Know Your Enemy: No. 15 Penn State Hockey vs. No. 11 Minnesota
No. 15 Penn State men’s hockey (16-13-5, 9-10-5 Big Ten) will take on No. 11 Minnesota in a best-of-three Big Ten quarterfinal at Pegula Ice Arena this weekend in a rematch of the two teams’ regular season finale.
The Nittany Lions dominated Minnesota in every aspect of both games throughout the weekend, but with a spot in the Big Ten semifinals and, more importantly, an NCAA Tournament bid on the line for both teams, this will certainly be a different series. Will history repeat itself this weekend, or will Minnesota exact its revenge?
It’s common knowledge among college hockey fans that Minnesota (19-15-2, 10-12-2 Big Ten) is a really good hockey team. It’s also common knowledge in Penn State’s locker room that Minnesota’s jimmies are rustled after a weekend when the Gophers lose home-ice advantage in this weekend’s quarterfinal.
It’s clear that Penn State has gotten under the skin of some of Minnesota’s top players with ease. First-pairing defenseman Ryan Lindgren got the “crybaby” treatment from Penn State’s Evan Barratt in a clip that spread like wildfire, while center Casey Mittlestadt’s impact on the series was limited by a fantastic effort from the Nittany Lions’ defense and goaltender Peyton Jones.
Mittlestadt, a top-ten NHL Draft pick in 2017, scored the Gophers’ lone goal on Friday night, but finished the weekend with a minus-2 rating, which was completely anonymous during game two of the series. In addition to Mittlestadt, top forwards Rem Pitlick, Tommy Novak, and Tyler Sheehy did not make much of an impact on either game. Pitlick was held pointless, while Novak and Sheehy each recorded just one assist each throughout the weekend.
Getting the stars going will be essential for the Golden Gophers’ chances of moving on in the tournament, but this task will be much more difficult in the hostile environment of Pegula Ice Arena. Both crowds for last weekend’s series were excellent; the fact that this will be the first postseason series at Pegula should up the ante and make an already-tough atmosphere much more hostile.
Sophomore Mat Robson was one of the hottest goalies in the Big Ten entering the Penn State series, but he was peppered for eight goals on 99 shots throughout the weekend.
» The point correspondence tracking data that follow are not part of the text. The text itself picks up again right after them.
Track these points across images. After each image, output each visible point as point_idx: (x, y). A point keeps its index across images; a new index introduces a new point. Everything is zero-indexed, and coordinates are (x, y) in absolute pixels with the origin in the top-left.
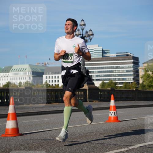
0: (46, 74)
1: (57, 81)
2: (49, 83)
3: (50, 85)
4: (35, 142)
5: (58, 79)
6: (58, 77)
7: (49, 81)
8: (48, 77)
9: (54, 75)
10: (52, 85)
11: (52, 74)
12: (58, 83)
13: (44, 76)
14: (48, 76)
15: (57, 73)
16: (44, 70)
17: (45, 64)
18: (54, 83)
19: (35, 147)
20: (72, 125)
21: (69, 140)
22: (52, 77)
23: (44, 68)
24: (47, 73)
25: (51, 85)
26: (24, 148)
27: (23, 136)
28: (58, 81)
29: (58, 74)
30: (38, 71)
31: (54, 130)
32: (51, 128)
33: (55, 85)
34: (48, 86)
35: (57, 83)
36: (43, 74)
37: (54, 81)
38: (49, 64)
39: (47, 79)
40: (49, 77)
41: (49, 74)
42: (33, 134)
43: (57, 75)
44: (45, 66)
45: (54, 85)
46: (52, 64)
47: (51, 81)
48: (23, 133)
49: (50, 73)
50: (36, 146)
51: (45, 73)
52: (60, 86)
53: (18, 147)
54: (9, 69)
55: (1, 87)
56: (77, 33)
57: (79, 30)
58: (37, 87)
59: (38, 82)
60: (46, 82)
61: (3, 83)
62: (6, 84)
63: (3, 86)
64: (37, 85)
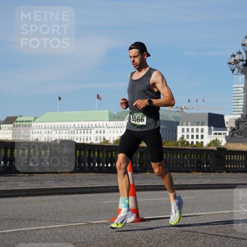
0: (183, 125)
1: (200, 137)
2: (187, 140)
3: (188, 142)
4: (165, 234)
5: (202, 134)
6: (202, 131)
7: (188, 136)
8: (185, 130)
9: (195, 127)
10: (192, 142)
11: (193, 125)
12: (202, 140)
13: (179, 128)
14: (185, 128)
15: (201, 123)
16: (179, 117)
17: (182, 109)
18: (195, 140)
19: (164, 241)
20: (226, 210)
21: (222, 234)
22: (193, 130)
23: (179, 115)
24: (184, 123)
25: (190, 143)
26: (147, 241)
27: (145, 222)
28: (202, 137)
29: (202, 125)
30: (170, 120)
31: (196, 217)
32: (190, 213)
33: (197, 142)
34: (186, 144)
35: (200, 140)
36: (178, 124)
37: (195, 137)
38: (187, 109)
39: (183, 134)
40: (188, 130)
41: (187, 125)
42: (161, 220)
43: (200, 127)
44: (181, 112)
45: (195, 143)
46: (193, 108)
47: (190, 137)
48: (145, 218)
49: (189, 123)
50: (167, 240)
51: (180, 123)
52: (205, 144)
53: (137, 239)
54: (124, 116)
55: (111, 143)
56: (237, 57)
57: (240, 53)
58: (168, 146)
59: (169, 138)
60: (183, 137)
61: (114, 137)
62: (119, 138)
63: (114, 141)
64: (168, 142)
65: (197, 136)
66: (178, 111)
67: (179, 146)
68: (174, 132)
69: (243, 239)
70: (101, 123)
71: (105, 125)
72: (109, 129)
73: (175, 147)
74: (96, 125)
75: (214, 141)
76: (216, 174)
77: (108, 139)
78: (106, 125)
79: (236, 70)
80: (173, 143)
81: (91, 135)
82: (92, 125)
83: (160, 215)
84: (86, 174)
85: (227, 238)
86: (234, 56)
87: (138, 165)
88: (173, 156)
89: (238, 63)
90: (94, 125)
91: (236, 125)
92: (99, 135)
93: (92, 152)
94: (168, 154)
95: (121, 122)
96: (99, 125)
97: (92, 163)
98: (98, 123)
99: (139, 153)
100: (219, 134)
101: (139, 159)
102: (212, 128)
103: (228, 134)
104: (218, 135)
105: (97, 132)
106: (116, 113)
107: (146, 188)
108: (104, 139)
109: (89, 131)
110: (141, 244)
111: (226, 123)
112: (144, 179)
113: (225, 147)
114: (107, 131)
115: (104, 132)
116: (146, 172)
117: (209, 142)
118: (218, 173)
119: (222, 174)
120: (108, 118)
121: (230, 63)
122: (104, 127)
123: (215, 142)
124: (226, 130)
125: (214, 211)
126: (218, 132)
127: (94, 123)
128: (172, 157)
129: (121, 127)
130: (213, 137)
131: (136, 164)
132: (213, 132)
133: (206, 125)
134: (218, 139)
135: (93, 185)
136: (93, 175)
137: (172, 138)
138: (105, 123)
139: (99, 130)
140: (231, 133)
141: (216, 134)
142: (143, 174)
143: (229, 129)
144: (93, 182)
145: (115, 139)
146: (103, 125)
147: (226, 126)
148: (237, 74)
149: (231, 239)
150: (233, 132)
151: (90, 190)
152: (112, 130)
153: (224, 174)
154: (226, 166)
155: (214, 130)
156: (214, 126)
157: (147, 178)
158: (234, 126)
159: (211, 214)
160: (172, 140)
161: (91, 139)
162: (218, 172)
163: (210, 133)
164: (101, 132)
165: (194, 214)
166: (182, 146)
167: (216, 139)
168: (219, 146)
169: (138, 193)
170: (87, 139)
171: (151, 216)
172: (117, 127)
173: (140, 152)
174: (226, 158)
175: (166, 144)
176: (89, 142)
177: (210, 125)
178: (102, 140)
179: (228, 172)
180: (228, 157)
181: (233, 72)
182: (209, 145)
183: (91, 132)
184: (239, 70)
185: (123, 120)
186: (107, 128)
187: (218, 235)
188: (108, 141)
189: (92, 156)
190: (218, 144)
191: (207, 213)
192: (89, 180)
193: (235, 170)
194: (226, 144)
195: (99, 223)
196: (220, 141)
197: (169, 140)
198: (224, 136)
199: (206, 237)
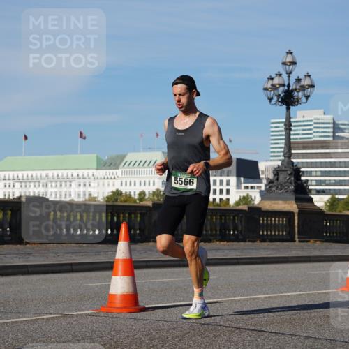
1: (225, 192)
4: (174, 328)
5: (228, 187)
6: (228, 183)
9: (218, 179)
10: (214, 199)
11: (215, 176)
12: (228, 197)
15: (226, 173)
19: (173, 339)
20: (260, 294)
21: (253, 328)
25: (211, 200)
26: (149, 339)
27: (147, 313)
28: (228, 191)
29: (228, 176)
33: (221, 199)
35: (224, 197)
37: (218, 192)
42: (172, 309)
43: (225, 179)
45: (218, 201)
48: (147, 306)
52: (232, 202)
53: (135, 337)
54: (118, 162)
56: (276, 81)
57: (280, 75)
61: (103, 193)
65: (221, 191)
69: (283, 334)
71: (91, 175)
75: (244, 197)
76: (247, 243)
77: (96, 195)
78: (93, 175)
79: (275, 98)
82: (72, 176)
83: (168, 302)
85: (260, 333)
86: (272, 79)
87: (138, 232)
89: (277, 89)
91: (275, 175)
92: (82, 189)
95: (115, 171)
96: (83, 175)
98: (81, 172)
99: (139, 215)
100: (252, 188)
101: (139, 223)
102: (242, 179)
103: (263, 188)
104: (250, 190)
105: (80, 185)
106: (106, 158)
108: (90, 195)
110: (141, 343)
111: (260, 172)
112: (146, 252)
113: (260, 206)
115: (89, 185)
116: (149, 241)
117: (237, 199)
118: (250, 243)
119: (255, 243)
120: (95, 166)
121: (266, 89)
122: (89, 178)
123: (246, 199)
124: (261, 183)
125: (244, 295)
126: (250, 185)
127: (75, 173)
130: (243, 193)
131: (135, 230)
132: (243, 185)
133: (233, 176)
134: (250, 194)
135: (73, 260)
138: (91, 172)
139: (82, 181)
140: (268, 187)
141: (247, 188)
142: (145, 244)
143: (265, 181)
144: (74, 256)
145: (106, 195)
146: (88, 175)
147: (261, 176)
148: (275, 104)
149: (266, 334)
150: (271, 185)
151: (70, 267)
152: (101, 182)
153: (258, 243)
154: (261, 233)
155: (244, 183)
156: (244, 177)
157: (151, 251)
158: (271, 176)
159: (239, 300)
162: (249, 241)
163: (238, 186)
164: (85, 185)
165: (215, 300)
167: (248, 195)
168: (251, 205)
169: (137, 272)
172: (108, 178)
173: (141, 214)
174: (261, 222)
177: (238, 175)
178: (87, 197)
179: (263, 240)
180: (263, 220)
181: (270, 101)
182: (238, 203)
184: (278, 99)
185: (117, 168)
186: (95, 179)
187: (248, 329)
190: (250, 202)
191: (233, 299)
192: (68, 253)
193: (273, 237)
194: (260, 202)
195: (81, 315)
196: (253, 198)
198: (258, 190)
199: (231, 331)
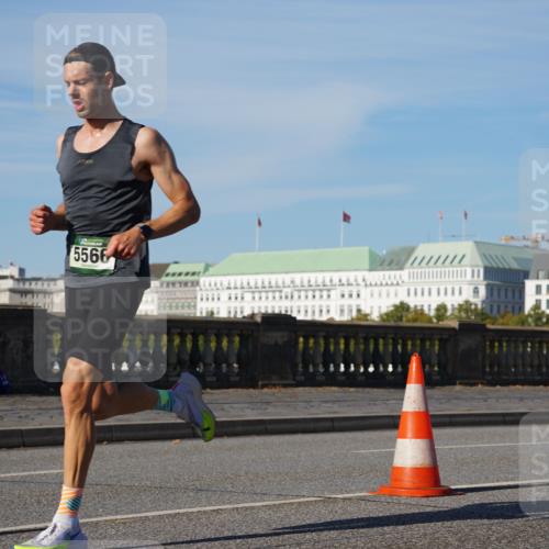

He was pulled from Friday night’s game after allowing four goals on 59(!) shots, yet head coach Don Lucia went right back to him for game two of the series. Expect starter-turned-backup Eric Schierhorn to start at least one game this weekend, perhaps including game one of the series on Friday night.
You can look at the numbers and reasonably conclude that Minnesota got smoked this weekend, but the team definitely had plenty of opportunities to gain momentum that were squandered away for a number of reasons.
Penn State’s defense showed excellent discipline throughout game one of the series, but a stronger effort from Minnesota in game two led to five power play opportunities. Penn State’s penalty kill was equal to the task, killing off all of the penalties it faced en route to a 5-2 victory.
Perhaps the biggest missed opportunity of the weekend came during the early stages of the third period of game one. Andrew Sturtz was ejected for making head contact with Ryan Lindgren 14 seconds into the third as his team led 2-1. However, Minnesota skated away from the play with just a three-minute power play. Defenseman Jack Sadek stood up for Lindgren, which is almost always the right thing to do, but a two-minute roughing minor trimmed the Gophers’ five-minute power play chance down to three minutes.
It’s not a guarantee that Minnesota would have scored on a five-minute power play, but losing the right to one, along with Penn State’s best forward sitting out for the rest of the game, has to make the Golden Gophers feel as if they squandered a big chance to steal a victory.
The Minnesota team I saw on Friday night was objectively awful, but the Gophers responded with a much better effort on Saturday. Based on Saturday’s game, I think Minnesota will steal at least one of the games at Pegula before ultimately losing the series in three.